» **Listed entries**:
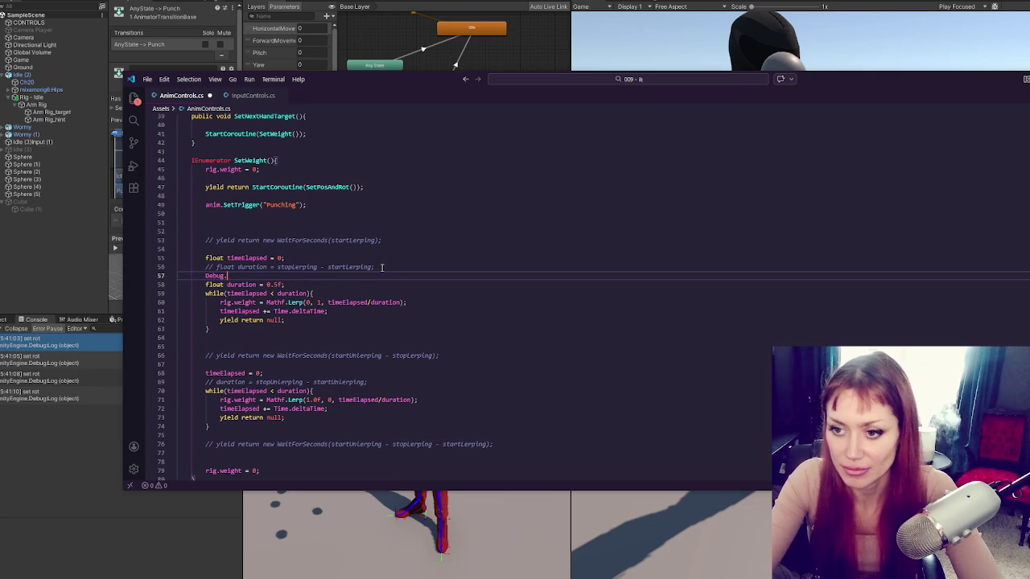
type("Log(\"Length: \" + stopLerping - startLerping);")
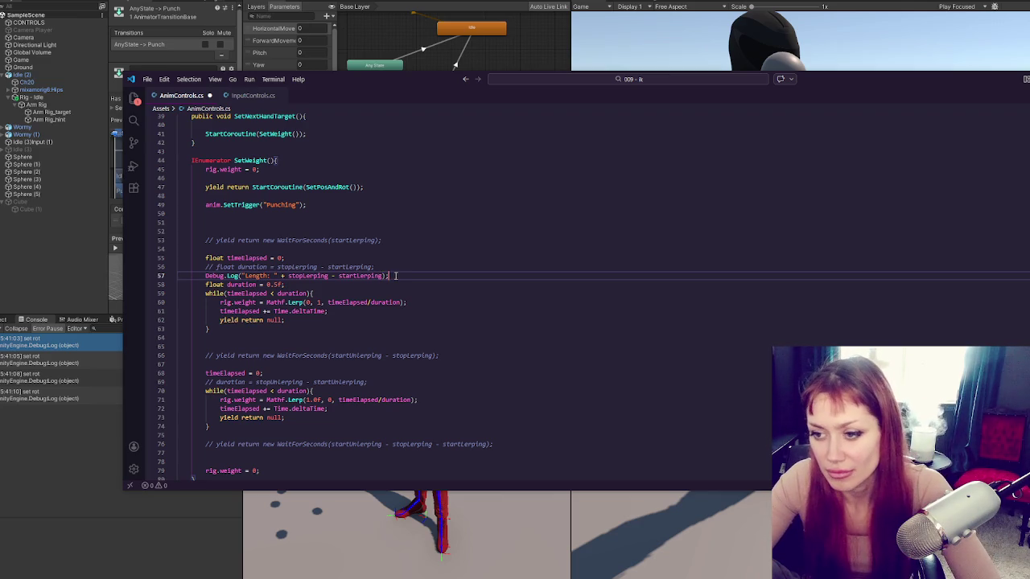
Copy the log above the second wait, logging startUnlerping - stopLerping instead.
left_click_drag(395, 275, 405, 270)
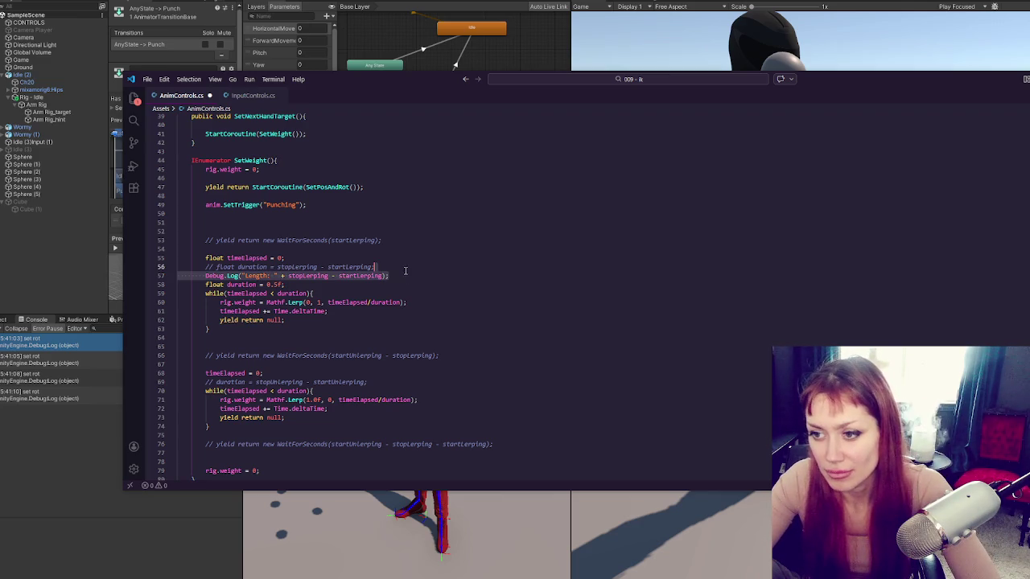
key("ctrl+c")
left_click(434, 354)
key("ctrl+v")
left_click_drag(330, 365, 433, 365)
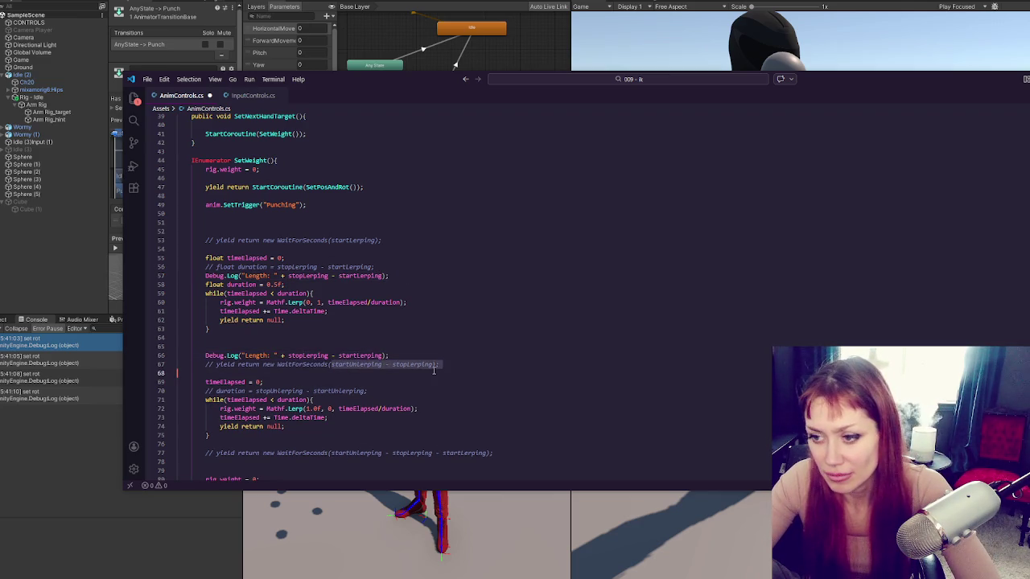
type("startUnlerping - stopLerping")
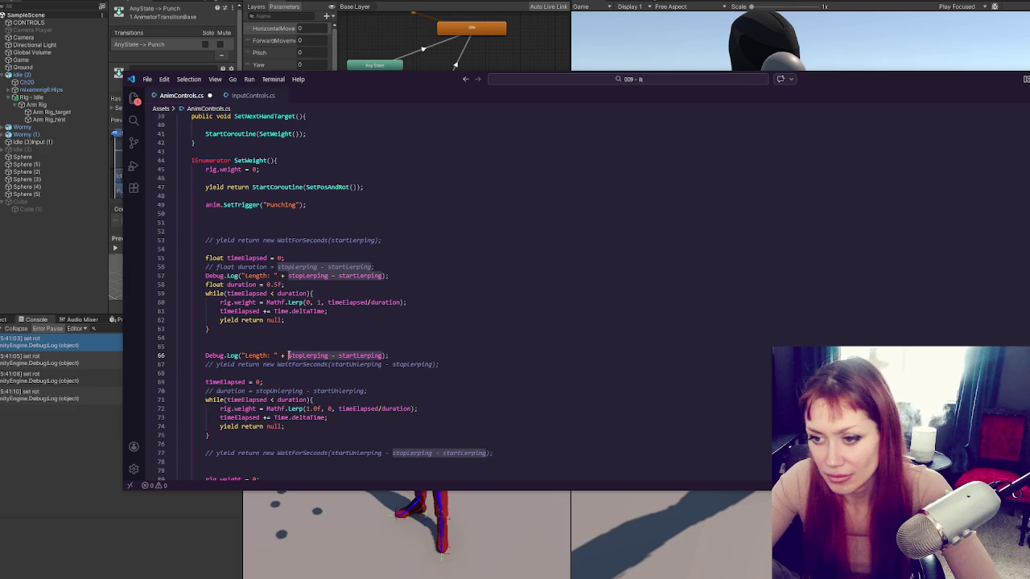
Paste another Length log before the final wait and trim its gap expression.
left_click(409, 351)
key("shift+Up")
key("ctrl+c")
left_click(374, 444)
key("ctrl+v")
left_click_drag(331, 463, 438, 464)
left_click(458, 463)
key("BackSpace")
mouse_move(330, 463)
left_mouse_down()
mouse_move(435, 462)
mouse_move(290, 453)
mouse_move(392, 453)
left_mouse_up()
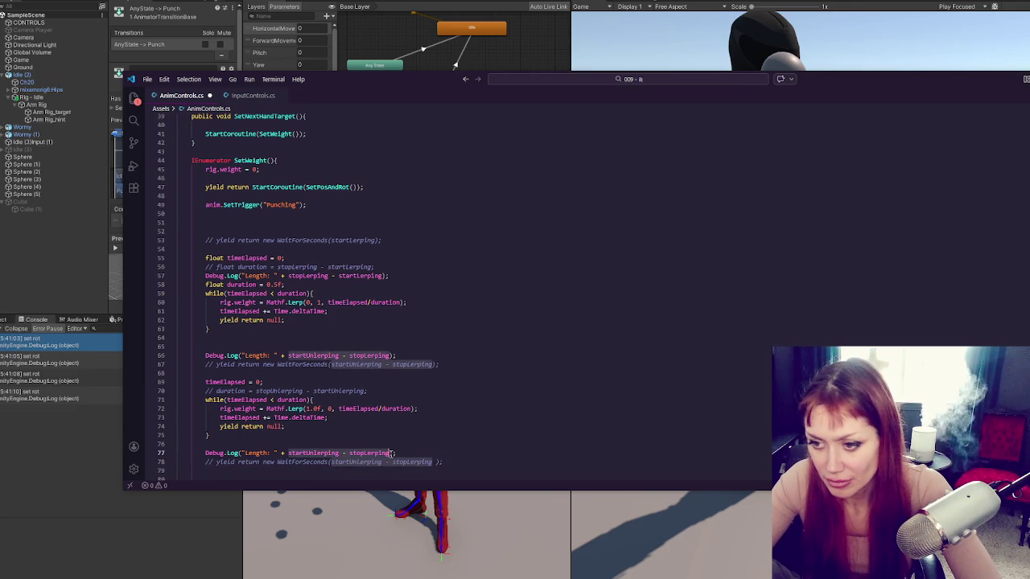
Check where startUnlerping is declared and used, finish the line 77 log, and save AnimControls.cs.
scroll(439, 400, "down", 2)
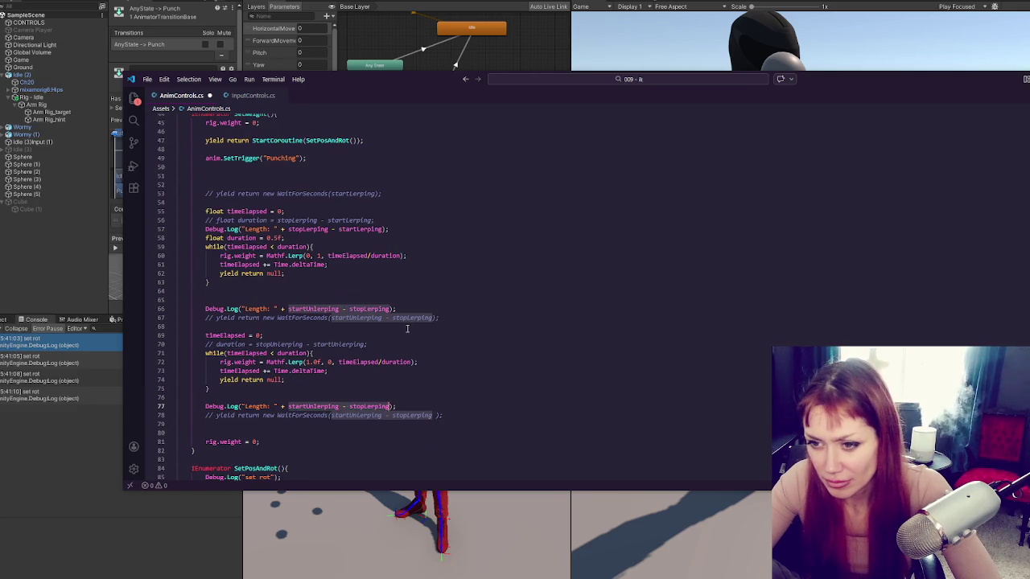
scroll(471, 324, "up", 10)
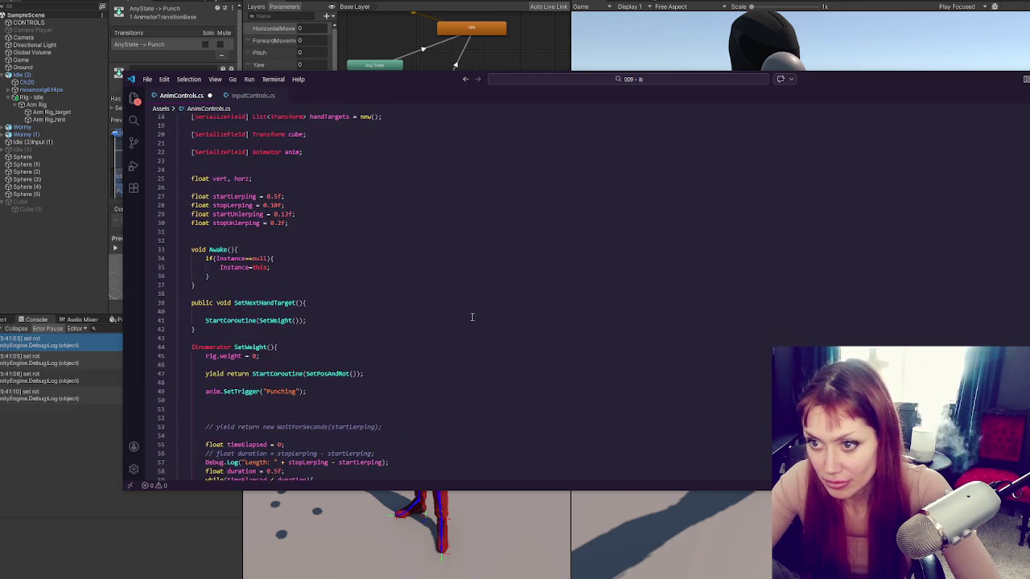
double_click(231, 237)
scroll(463, 309, "down", 5)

» **Problem to solve**:
Quote the data exactly, leaving every image out of the copy.

» **Output**:
type("Log(\"Length: \" + stopLerping - startLerping);")
Copy the log above the second wait, logging startUnlerping - stopLerping instead.
left_click_drag(395, 275, 405, 270)
key("ctrl+c")
left_click(434, 354)
key("ctrl+v")
left_click_drag(330, 365, 433, 365)
type("startUnlerping - stopLerping")
Paste another Length log before the final wait and trim its gap expression.
left_click(409, 351)
key("shift+Up")
key("ctrl+c")
left_click(374, 444)
key("ctrl+v")
left_click_drag(331, 463, 438, 464)
left_click(458, 463)
key("BackSpace")
mouse_move(330, 463)
left_mouse_down()
mouse_move(435, 462)
mouse_move(290, 453)
mouse_move(392, 453)
left_mouse_up()
Check where startUnlerping is declared and used, finish the line 77 log, and save AnimControls.cs.
scroll(439, 400, "down", 2)
scroll(471, 324, "up", 10)
double_click(231, 237)
scroll(463, 309, "down", 5)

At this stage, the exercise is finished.